• _FRAGMENTO DE PÁGINA_:

Por Francisco Velásquez Gallego.
Flora es similar a una flor florecida.
La imaginaba de una manera que no se correspondía con su figura. No su belleza física que perturba a la gente, sino la calidad de inteligencia que la encarna.
Cuando me la presentaron ya la conocía, como es obvio. Mucho hablé con sus amigas para que me acercaran a ella. Quería confrontar su personalidad. Antes que mirar a la diabla quería ver la santa. En circunstancias normales. Para después formarme una idea aproximada de su manera de ser.
Fue por un poeta que tuve el honor de conectarme con ella. Un loco de Manhattan, poseído de las paganidades que apareja consigo la intensidad de la vida. Esplendoroso y cómplice de los arrebatos y dulzuras de la mal arquetipada “femme fatale”.

• _TAREA ASIGNADA_:
Transcribe del fragmento el pasaje que empieza con "Por Francisco Velásquez" y continúa hasta "que la encarna.".

• _DATOS MOSTRADOS_:
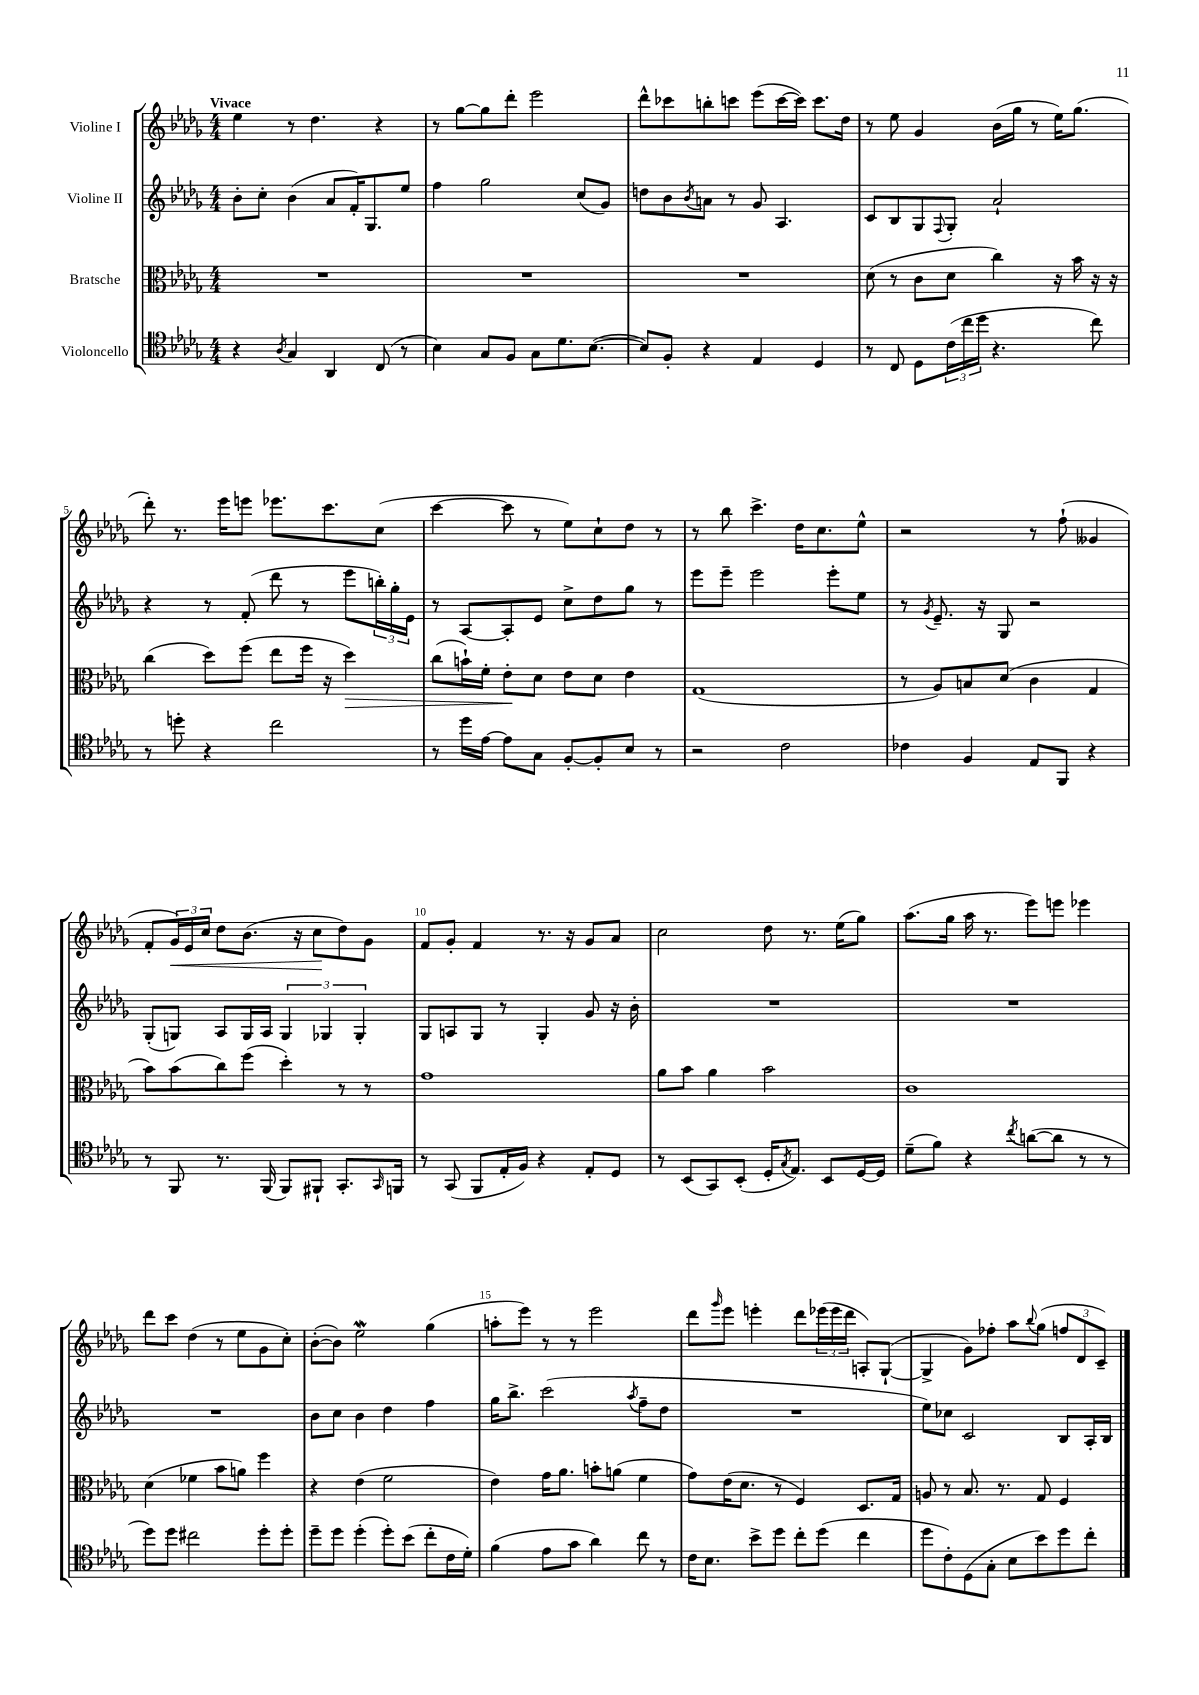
<<
\new StaffGroup <<
\new Staff = "s0" \with { instrumentName = "Violine I" } {
    \clef treble \key des \major \numericTimeSignature \time 4/4 \tempo "Vivace"
    ees''4 r8 des''4. r4 |
    r8 ges''8~ ges''8 des'''8-. ees'''2 |
    des'''8-^ ces'''8 b''8-. c'''8 ees'''8( c'''16~ c'''16) c'''8. des''16 |
    r8 ees''8 ges'4 bes'16( ges''16 r8 ees''16) ges''8.( |
    des'''8-.) r8. ees'''16 e'''8 ees'''8. c'''8. c''8( |
    c'''4~ c'''8 r8 ees''8) c''8-! des''8 r8 |
    r8 bes''8 c'''4.-> des''16 c''8. ees''8-^ |
    r2 r8 f''8-!( geses'4 |
    f'8-. \tuplet 3/2 { ges'16\<) ees'16 c''16 } des''8 bes'8.( r16 c''8\! des''8) ges'8 |
    f'8 ges'8-. f'4 r8. r16 ges'8 aes'8 |
    c''2 des''8 r8. ees''16( ges''8) |
    aes''8.( ges''16 aes''16 r8. ees'''8) e'''8 ees'''4 |
    des'''8 c'''8 des''4( r8 ees''8 ges'8 c''8-.) |
    bes'8~-.( bes'8) ees''2\mordent ges''4( |
    a''8-. ees'''8) r8 r8 ees'''2 |
    des'''8 \grace { ges'''16 } ees'''8 e'''4-. des'''8 \tuplet 3/2 { ees'''16( ees'''16 des'''16 } a8-.) ges8~-!( |
    ges4-> ges'8) fes''8-. aes''8 \appoggiatura { bes''8 } ges''8( \tuplet 3/2 { f''8 des'8 c'8--) } \bar "|." |
}
\new Staff = "s1" \with { instrumentName = "Violine II" } {
    \clef treble \key des \major \numericTimeSignature \time 4/4
    bes'8-. c''8-. bes'4( aes'8 f'16-.) ges8. ees''8 |
    f''4 ges''2 c''8( ges'8) |
    d''8 bes'8 \acciaccatura { bes'8 } a'8 r8 ges'8 aes4. |
    c'8 bes8 ges8 \appoggiatura { f8 } ges8-. aes'2-! |
    r4 r8 f'8-.( des'''8 r8 ees'''8 \tuplet 3/2 { b''16-.) ges''16-. ees'16 } |
    r8 aes8~ aes8-. ees'8 c''8-> des''8 ges''8 r8 |
    ees'''8 ees'''8-- ees'''2 ees'''8-. ees''8 |
    r8 \acciaccatura { ges'8 } ees'8.-- r16 ges8 r2 |
    ges8-.( g8) aes8 g16 aes16 \tuplet 3/2 { g4 ges4 ges4-. } |
    ges8 a8 ges8 r8 ges4-. ges'8 r16 bes'16-. |
    R1 |
    R1 |
    R1 |
    bes'8 c''8 bes'4 des''4 f''4 |
    ges''16 bes''8.-> c'''2( \acciaccatura { aes''8 } f''8-- des''8 |
    R1 |
    ees''8) ces''8 c'2 bes8 aes16-. bes16 \bar "|." |
}
\new Staff = "s2" \with { instrumentName = "Bratsche" } {
    \clef alto \key des \major \numericTimeSignature \time 4/4
    R1 |
    R1 |
    R1 |
    des'8( r8 c'8 des'8 c''4) r16 bes'16 r16 r16 |
    c''4( des''8) f''8( ees''8 f''16 r16 des''4\>) |
    c''8( b'16-!) f'16-. ees'8-.\! des'8 ees'8 des'8 ees'4 |
    ges1( |
    r8 aes8) b8 des'8( c'4 ges4 |
    bes'8) bes'8( c''8) f''8( des''4-.) r8 r8 |
    ges'1 |
    aes'8 bes'8 aes'4 bes'2 |
    c'1 |
    des'4( fes'4 bes'8 a'8) f''4 |
    r4 ees'4( f'2 |
    ees'4) ges'16 aes'8. b'8-. a'8( f'4 |
    ges'8) ees'16( des'8. r8 f4) des8. ges16 |
    a8 r8 bes8. r8. ges8 f4 \bar "|." |
}
\new Staff = "s3" \with { instrumentName = "Violoncello" } {
    \clef tenor \key des \major \numericTimeSignature \time 4/4
    r4 \acciaccatura { aes8 } ges4 aes,4 c8( r8 |
    bes4) ges8 f8 ges8 des'8. bes8.~( |
    bes8) f8-. r4 ees4 des4 |
    r8 c8 des8 \tuplet 3/2 { c'16( c''16 des''16 } r4. c''8) |
    r8 d''8-. r4 c''2 |
    r8 des''16 ees'16~ ees'8 ges8 f8~-. f8-. bes8 r8 |
    r2 c'2 |
    ces'4 f4 ees8 f,8 r4 |
    r8 f,8 r8. f,16( f,8) fis,8-! ges,8.-. \grace { ges,16 } f,16 |
    r8 ges,8( f,8 ees16-. f16) r4 ees8-. des8 |
    r8 bes,8( ges,8) bes,8-.( des16-. \acciaccatura { ges8 } ees8.) bes,8 des16~ des16 |
    des'8--( f'8) r4 \acciaccatura { c''8 } a'8~( a'8 r8 r8 |
    des''8) des''8 cis''2 des''8-. des''8-. |
    des''8-- des''8 des''4-.( des''8-.) bes'8( c''8-. c'16 des'16-.) |
    f'4( ees'8 ges'8 aes'4) c''8 r8 |
    c'16 bes8. bes'8-> des''8 c''8-. des''8( c''4 |
    des''8 c'8-.) des8( ges8-. bes8 bes'8) des''8 c''8-. \bar "|." |
}
>>
>>
\layout { \context { \Score \override BarNumber.break-visibility = ##(#f #t #t) barNumberVisibility = #(every-nth-bar-number-visible 5) } }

• _RESPUESTA CORRECTA_:
Por Francisco Velásquez Gallego.
Flora es similar a una flor florecida.
La imaginaba de una manera que no se correspondía con su figura. No su belleza física que perturba a la gente, sino la calidad de inteligencia que la encarna.